Task material >>
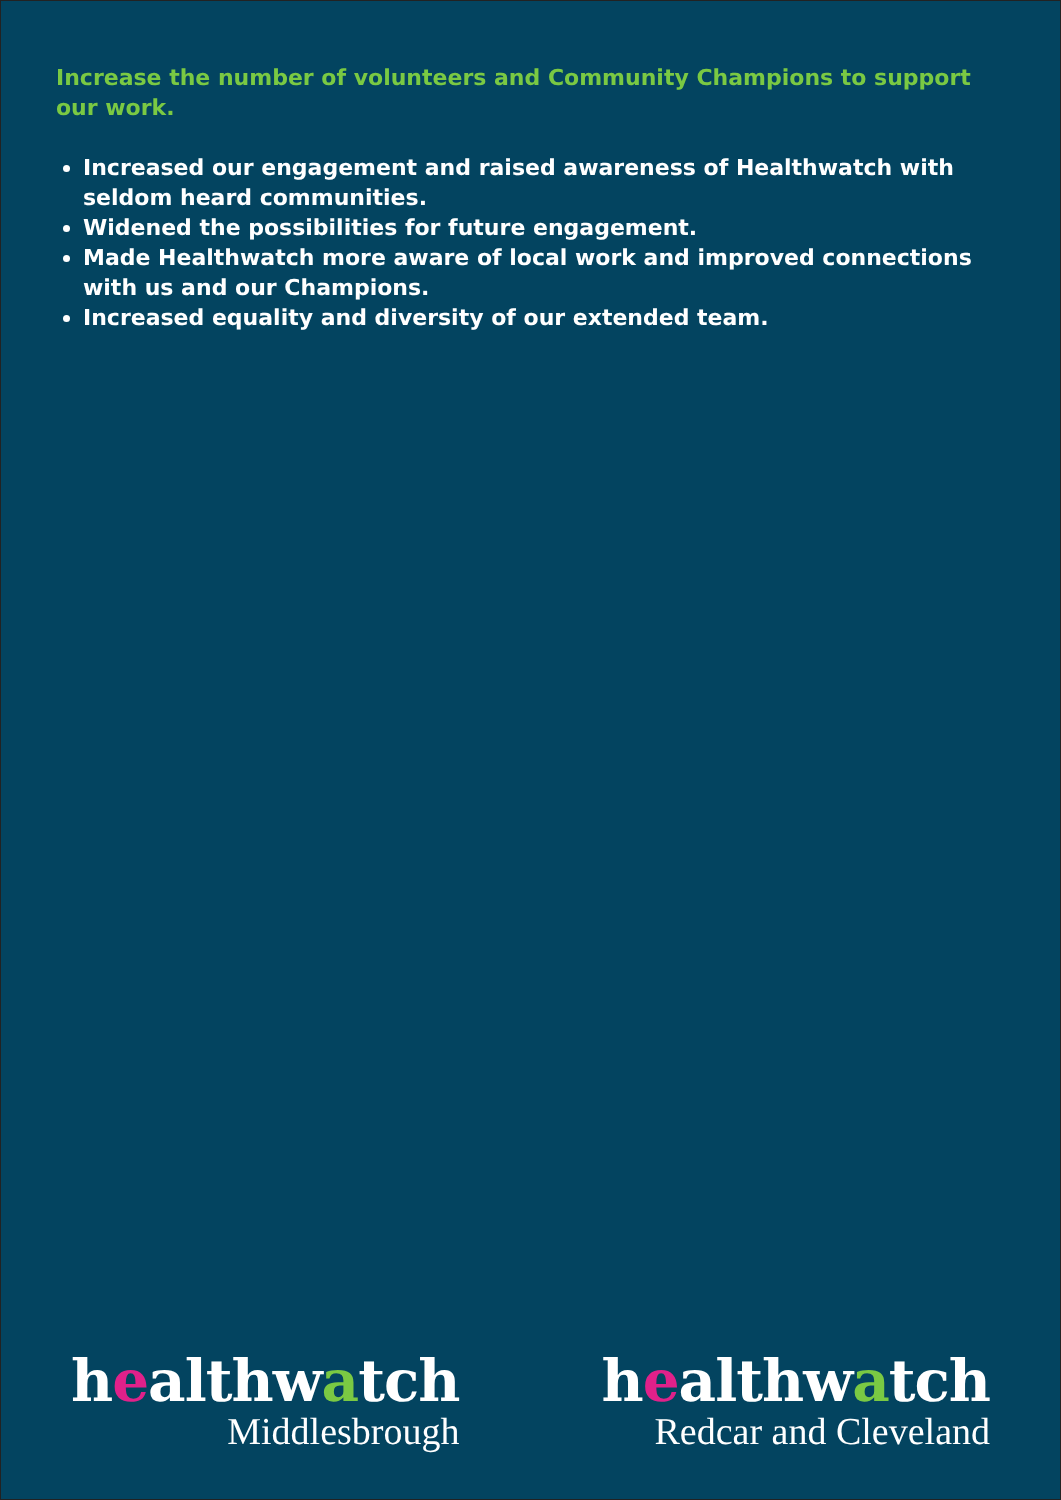Increase the number of volunteers and Community Champions to support our work.
Increased our engagement and raised awareness of Healthwatch with seldom heard communities.
Widened the possibilities for future engagement.
Made Healthwatch more aware of local work and improved connections with us and our Champions.
Increased equality and diversity of our extended team.
healthwatch
Middlesbrough
healthwatch
Redcar and Cleveland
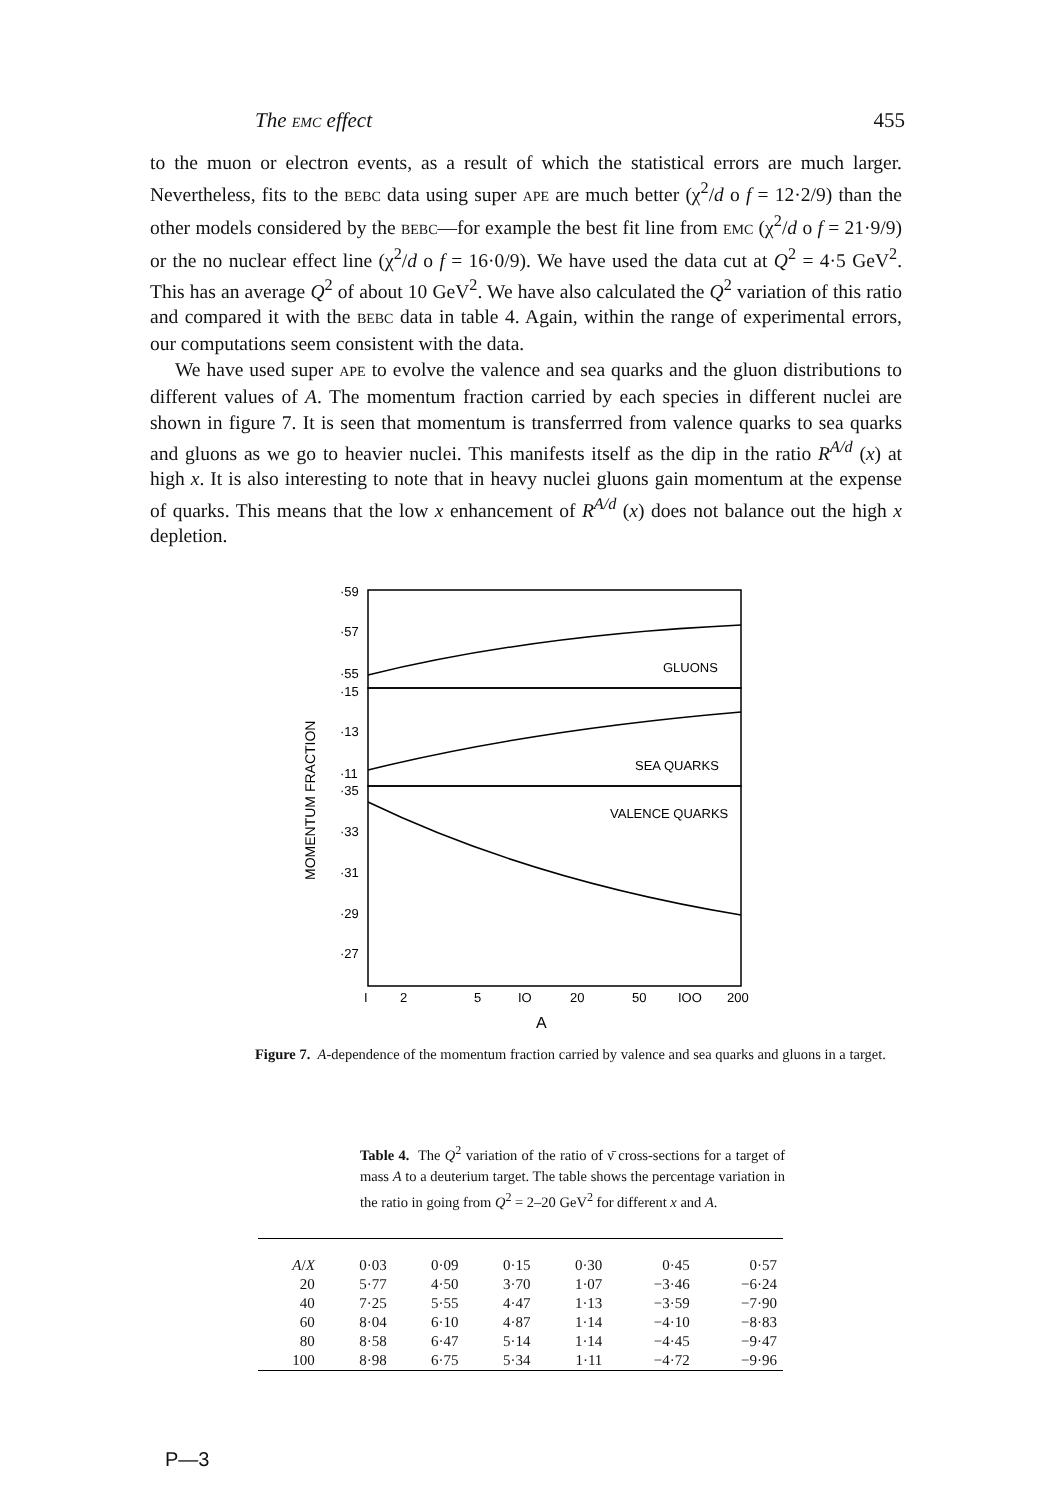The EMC effect 455
to the muon or electron events, as a result of which the statistical errors are much larger. Nevertheless, fits to the BEBC data using super APE are much better (χ<sup>2</sup>/d o f = 12·2/9) than the other models considered by the BEBC—for example the best fit line from EMC (χ<sup>2</sup>/d o f = 21·9/9) or the no nuclear effect line (χ<sup>2</sup>/d o f = 16·0/9). We have used the data cut at Q<sup>2</sup> = 4·5 GeV<sup>2</sup>. This has an average Q<sup>2</sup> of about 10 GeV<sup>2</sup>. We have also calculated the Q<sup>2</sup> variation of this ratio and compared it with the BEBC data in table 4. Again, within the range of experimental errors, our computations seem consistent with the data.
We have used super APE to evolve the valence and sea quarks and the gluon distributions to different values of A. The momentum fraction carried by each species in different nuclei are shown in figure 7. It is seen that momentum is transferrred from valence quarks to sea quarks and gluons as we go to heavier nuclei. This manifests itself as the dip in the ratio R<sup>A/d</sup> (x) at high x. It is also interesting to note that in heavy nuclei gluons gain momentum at the expense of quarks. This means that the low x enhancement of R<sup>A/d</sup> (x) does not balance out the high x depletion.
MOMENTUM FRACTION
·59
·57
·55
·15
·13
·11
·35
·33
·31
·29
·27
GLUONS
SEA QUARKS
VALENCE QUARKS
I
2
5
IO
20
50
IOO
200
A
Figure 7. A-dependence of the momentum fraction carried by valence and sea quarks and gluons in a target.
Table 4. The Q<sup>2</sup> variation of the ratio of ν̄ cross-sections for a target of mass A to a deuterium target. The table shows the percentage variation in the ratio in going from Q<sup>2</sup> = 2–20 GeV<sup>2</sup> for different x and A.
| A / X | 0·03 | 0·09 | 0·15 | 0·30 | 0·45 | 0·57 |
| --- | --- | --- | --- | --- | --- | --- |
| 20 | 5·77 | 4·50 | 3·70 | 1·07 | −3·46 | −6·24 |
| 40 | 7·25 | 5·55 | 4·47 | 1·13 | −3·59 | −7·90 |
| 60 | 8·04 | 6·10 | 4·87 | 1·14 | −4·10 | −8·83 |
| 80 | 8·58 | 6·47 | 5·14 | 1·14 | −4·45 | −9·47 |
| 100 | 8·98 | 6·75 | 5·34 | 1·11 | −4·72 | −9·96 |
P—3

Activity >>
Scan the entries and show every line in which the word "with" is found.

Task response >>
Increased our engagement and raised awareness of Healthwatch with seldom heard communities.
Made Healthwatch more aware of local work and improved connections with us and our Champions.
to the muon or electron events, as a result of which the statistical errors are much larger. Nevertheless, fits to the BEBC data using super APE are much better (χ<sup>2</sup>/d o f = 12·2/9) than the other models considered by the BEBC—for example the best fit line from EMC (χ<sup>2</sup>/d o f = 21·9/9) or the no nuclear effect line (χ<sup>2</sup>/d o f = 16·0/9). We have used the data cut at Q<sup>2</sup> = 4·5 GeV<sup>2</sup>. This has an average Q<sup>2</sup> of about 10 GeV<sup>2</sup>. We have also calculated the Q<sup>2</sup> variation of this ratio and compared it with the BEBC data in table 4. Again, within the range of experimental errors, our computations seem consistent with the data.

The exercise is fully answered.